# Exercise
Look through the records and copy every line in which "CALIFORNIAGLOBE" appears.

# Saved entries

────────────────

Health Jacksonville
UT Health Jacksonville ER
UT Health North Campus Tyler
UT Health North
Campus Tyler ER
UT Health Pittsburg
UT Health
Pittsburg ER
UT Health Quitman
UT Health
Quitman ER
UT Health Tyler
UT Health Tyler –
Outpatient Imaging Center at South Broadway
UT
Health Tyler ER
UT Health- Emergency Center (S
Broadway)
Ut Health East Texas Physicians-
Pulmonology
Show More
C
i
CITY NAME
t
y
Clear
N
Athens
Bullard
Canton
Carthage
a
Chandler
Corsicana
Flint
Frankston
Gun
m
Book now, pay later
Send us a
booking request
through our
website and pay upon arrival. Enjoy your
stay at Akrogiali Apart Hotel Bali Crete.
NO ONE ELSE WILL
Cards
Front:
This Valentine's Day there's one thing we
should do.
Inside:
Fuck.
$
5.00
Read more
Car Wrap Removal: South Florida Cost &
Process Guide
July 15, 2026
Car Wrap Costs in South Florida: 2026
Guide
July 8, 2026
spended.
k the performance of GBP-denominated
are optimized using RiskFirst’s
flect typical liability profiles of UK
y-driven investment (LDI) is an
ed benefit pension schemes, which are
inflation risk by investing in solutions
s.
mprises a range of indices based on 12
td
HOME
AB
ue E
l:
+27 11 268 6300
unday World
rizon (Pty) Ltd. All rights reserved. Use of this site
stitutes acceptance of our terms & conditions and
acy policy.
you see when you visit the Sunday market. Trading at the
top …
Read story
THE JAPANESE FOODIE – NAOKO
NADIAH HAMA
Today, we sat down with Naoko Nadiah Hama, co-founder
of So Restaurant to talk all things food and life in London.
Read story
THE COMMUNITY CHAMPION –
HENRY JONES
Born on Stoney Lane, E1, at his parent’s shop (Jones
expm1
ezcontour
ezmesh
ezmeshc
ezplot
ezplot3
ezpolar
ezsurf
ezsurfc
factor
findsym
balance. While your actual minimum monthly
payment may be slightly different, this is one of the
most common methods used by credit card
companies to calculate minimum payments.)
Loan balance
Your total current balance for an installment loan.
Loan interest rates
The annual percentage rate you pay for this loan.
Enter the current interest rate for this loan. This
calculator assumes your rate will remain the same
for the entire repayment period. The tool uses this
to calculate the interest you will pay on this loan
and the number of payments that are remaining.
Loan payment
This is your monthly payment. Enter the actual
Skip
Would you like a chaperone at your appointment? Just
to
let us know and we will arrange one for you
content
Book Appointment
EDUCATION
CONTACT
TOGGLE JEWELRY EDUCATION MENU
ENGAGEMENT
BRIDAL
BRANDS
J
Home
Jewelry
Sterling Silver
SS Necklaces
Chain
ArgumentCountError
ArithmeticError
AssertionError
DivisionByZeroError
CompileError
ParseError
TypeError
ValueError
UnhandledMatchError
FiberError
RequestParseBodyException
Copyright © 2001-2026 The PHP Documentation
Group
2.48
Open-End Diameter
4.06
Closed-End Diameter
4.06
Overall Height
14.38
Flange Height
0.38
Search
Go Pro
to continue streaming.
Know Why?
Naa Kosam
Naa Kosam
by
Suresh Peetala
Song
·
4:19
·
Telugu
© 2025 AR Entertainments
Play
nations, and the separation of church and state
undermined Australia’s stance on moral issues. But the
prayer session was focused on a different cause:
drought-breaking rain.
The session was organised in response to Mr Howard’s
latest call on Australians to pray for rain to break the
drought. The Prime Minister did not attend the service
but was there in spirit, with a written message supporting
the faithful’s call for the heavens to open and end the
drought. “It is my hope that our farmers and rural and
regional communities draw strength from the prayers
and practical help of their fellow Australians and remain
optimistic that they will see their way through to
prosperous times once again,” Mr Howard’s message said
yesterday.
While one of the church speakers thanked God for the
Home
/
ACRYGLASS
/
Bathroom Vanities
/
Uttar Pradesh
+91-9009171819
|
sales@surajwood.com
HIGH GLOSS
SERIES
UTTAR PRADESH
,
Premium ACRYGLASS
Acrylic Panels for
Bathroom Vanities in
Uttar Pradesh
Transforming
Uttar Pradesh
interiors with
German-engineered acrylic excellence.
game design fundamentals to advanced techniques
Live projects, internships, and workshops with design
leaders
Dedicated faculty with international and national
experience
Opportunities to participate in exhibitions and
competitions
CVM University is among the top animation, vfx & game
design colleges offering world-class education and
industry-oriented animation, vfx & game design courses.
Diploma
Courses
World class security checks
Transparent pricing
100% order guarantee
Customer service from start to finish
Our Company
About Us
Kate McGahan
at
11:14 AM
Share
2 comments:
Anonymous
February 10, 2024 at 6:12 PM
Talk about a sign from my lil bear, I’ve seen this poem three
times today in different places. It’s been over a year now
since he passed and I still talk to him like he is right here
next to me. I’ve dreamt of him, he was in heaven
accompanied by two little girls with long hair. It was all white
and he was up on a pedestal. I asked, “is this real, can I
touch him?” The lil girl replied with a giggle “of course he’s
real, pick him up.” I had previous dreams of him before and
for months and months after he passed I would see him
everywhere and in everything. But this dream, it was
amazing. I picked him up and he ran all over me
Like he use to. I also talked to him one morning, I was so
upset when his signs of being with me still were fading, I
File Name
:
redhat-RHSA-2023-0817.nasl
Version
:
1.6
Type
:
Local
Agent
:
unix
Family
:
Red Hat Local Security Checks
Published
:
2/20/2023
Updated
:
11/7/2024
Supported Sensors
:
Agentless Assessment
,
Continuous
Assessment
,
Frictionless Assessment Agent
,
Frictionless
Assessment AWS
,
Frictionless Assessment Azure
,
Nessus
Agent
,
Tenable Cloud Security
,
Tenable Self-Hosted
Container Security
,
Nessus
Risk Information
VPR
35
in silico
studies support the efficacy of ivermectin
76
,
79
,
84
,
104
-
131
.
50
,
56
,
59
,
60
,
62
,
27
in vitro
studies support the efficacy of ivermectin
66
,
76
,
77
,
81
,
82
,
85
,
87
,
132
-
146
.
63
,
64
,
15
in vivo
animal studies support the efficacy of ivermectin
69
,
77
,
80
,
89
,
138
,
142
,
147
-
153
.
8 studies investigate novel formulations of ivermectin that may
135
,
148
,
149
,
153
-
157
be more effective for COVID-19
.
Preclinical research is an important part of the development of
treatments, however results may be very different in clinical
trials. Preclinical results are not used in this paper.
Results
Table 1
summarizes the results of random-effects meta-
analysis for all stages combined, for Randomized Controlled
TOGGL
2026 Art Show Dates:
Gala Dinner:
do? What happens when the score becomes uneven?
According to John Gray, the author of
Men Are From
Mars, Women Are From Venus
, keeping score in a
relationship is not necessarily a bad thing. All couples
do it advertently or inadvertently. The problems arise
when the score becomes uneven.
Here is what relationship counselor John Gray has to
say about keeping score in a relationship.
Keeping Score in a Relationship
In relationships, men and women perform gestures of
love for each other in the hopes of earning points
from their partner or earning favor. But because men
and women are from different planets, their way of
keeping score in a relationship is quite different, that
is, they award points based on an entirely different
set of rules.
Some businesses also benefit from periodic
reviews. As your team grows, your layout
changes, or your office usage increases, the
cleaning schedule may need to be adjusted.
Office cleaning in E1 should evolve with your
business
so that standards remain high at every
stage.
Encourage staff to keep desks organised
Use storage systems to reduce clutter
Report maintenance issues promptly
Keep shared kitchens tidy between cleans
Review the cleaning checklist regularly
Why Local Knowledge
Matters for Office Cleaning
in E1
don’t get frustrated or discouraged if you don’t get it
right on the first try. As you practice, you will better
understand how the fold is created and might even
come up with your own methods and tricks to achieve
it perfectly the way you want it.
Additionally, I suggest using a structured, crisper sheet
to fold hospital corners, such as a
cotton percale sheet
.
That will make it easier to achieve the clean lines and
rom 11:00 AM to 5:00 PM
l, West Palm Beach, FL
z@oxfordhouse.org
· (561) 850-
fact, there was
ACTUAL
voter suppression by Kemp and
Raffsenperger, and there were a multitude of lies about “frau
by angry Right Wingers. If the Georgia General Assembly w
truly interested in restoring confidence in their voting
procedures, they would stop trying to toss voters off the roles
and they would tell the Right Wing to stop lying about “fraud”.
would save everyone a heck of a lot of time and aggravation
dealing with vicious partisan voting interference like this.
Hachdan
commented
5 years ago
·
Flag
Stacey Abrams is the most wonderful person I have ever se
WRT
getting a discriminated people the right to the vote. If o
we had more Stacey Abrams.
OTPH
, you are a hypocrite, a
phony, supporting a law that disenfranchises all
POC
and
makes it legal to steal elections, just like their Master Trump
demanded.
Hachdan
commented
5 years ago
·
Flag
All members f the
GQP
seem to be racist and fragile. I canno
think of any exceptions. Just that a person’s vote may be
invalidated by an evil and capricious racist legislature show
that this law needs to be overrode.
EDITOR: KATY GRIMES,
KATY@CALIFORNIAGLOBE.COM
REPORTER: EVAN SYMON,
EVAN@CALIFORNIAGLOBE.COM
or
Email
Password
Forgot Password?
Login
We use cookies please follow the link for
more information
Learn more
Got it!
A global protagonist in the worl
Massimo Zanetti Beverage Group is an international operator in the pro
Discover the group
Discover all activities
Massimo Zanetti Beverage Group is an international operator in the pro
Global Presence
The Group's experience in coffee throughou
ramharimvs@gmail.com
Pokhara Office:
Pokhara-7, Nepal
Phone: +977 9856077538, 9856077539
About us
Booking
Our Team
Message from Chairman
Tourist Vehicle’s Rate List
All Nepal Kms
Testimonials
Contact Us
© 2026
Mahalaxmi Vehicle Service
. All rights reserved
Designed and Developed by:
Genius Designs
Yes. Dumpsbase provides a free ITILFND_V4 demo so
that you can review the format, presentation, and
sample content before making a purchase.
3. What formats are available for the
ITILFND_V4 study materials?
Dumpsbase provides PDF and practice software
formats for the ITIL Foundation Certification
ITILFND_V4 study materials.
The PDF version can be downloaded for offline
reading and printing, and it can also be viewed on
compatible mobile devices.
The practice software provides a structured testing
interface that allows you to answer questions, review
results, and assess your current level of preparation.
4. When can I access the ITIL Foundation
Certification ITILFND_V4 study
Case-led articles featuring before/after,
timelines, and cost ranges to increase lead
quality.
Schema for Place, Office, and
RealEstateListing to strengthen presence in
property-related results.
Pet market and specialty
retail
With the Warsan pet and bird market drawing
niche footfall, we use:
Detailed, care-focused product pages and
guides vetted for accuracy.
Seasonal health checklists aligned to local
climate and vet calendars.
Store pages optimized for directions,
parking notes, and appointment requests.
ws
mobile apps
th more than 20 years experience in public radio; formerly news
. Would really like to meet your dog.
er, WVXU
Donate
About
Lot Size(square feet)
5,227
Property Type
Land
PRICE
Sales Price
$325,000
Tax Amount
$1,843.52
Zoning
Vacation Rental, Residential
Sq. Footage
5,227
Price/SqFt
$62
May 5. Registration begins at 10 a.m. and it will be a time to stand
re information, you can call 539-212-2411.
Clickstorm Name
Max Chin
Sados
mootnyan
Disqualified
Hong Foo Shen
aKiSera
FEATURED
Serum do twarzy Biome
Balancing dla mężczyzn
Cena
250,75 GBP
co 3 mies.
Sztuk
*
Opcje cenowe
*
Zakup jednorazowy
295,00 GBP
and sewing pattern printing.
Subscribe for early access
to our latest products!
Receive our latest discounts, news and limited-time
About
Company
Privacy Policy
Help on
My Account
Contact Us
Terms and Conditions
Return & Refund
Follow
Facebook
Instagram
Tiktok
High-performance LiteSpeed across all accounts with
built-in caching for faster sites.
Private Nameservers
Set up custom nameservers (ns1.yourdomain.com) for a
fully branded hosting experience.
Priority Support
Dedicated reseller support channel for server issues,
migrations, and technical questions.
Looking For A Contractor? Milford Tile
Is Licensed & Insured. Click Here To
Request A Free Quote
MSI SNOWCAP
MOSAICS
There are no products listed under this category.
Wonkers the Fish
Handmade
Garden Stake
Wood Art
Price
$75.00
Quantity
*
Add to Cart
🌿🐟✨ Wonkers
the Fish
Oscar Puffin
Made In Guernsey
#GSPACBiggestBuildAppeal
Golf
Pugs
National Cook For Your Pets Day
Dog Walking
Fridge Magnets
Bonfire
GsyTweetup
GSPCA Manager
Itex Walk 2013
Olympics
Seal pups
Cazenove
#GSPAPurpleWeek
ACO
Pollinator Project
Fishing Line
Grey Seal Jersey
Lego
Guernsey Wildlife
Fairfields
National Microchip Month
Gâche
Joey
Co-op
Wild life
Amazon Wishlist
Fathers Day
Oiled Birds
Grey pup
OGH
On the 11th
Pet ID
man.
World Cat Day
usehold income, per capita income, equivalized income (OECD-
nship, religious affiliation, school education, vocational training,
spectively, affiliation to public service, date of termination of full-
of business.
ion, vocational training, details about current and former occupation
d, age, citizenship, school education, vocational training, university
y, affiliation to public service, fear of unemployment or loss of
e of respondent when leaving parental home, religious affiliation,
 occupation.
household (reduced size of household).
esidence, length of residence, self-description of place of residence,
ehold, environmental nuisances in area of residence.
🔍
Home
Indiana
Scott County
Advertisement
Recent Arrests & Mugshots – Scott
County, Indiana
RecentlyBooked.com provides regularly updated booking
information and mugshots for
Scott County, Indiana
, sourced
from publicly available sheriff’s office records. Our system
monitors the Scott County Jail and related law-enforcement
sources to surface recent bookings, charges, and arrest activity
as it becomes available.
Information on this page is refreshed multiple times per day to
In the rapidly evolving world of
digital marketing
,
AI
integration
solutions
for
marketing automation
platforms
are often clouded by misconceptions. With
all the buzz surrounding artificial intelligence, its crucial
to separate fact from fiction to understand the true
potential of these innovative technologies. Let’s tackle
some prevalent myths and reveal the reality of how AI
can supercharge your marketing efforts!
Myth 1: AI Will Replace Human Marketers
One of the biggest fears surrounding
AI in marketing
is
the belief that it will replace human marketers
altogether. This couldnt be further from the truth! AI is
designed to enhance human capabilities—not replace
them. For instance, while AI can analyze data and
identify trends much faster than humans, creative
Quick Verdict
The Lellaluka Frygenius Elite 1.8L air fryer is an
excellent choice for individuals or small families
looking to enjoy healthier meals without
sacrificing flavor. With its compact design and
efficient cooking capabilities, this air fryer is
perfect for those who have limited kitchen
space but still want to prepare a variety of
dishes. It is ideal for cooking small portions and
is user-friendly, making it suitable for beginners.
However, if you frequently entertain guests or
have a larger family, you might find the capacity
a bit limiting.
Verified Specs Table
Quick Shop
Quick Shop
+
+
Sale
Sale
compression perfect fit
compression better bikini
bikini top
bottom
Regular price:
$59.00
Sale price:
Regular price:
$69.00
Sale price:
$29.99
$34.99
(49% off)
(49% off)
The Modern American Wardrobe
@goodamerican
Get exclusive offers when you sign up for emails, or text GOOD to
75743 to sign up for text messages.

────────────────

# Answer for this exercise
KATY@CALIFORNIAGLOBE.COM
EVAN@CALIFORNIAGLOBE.COM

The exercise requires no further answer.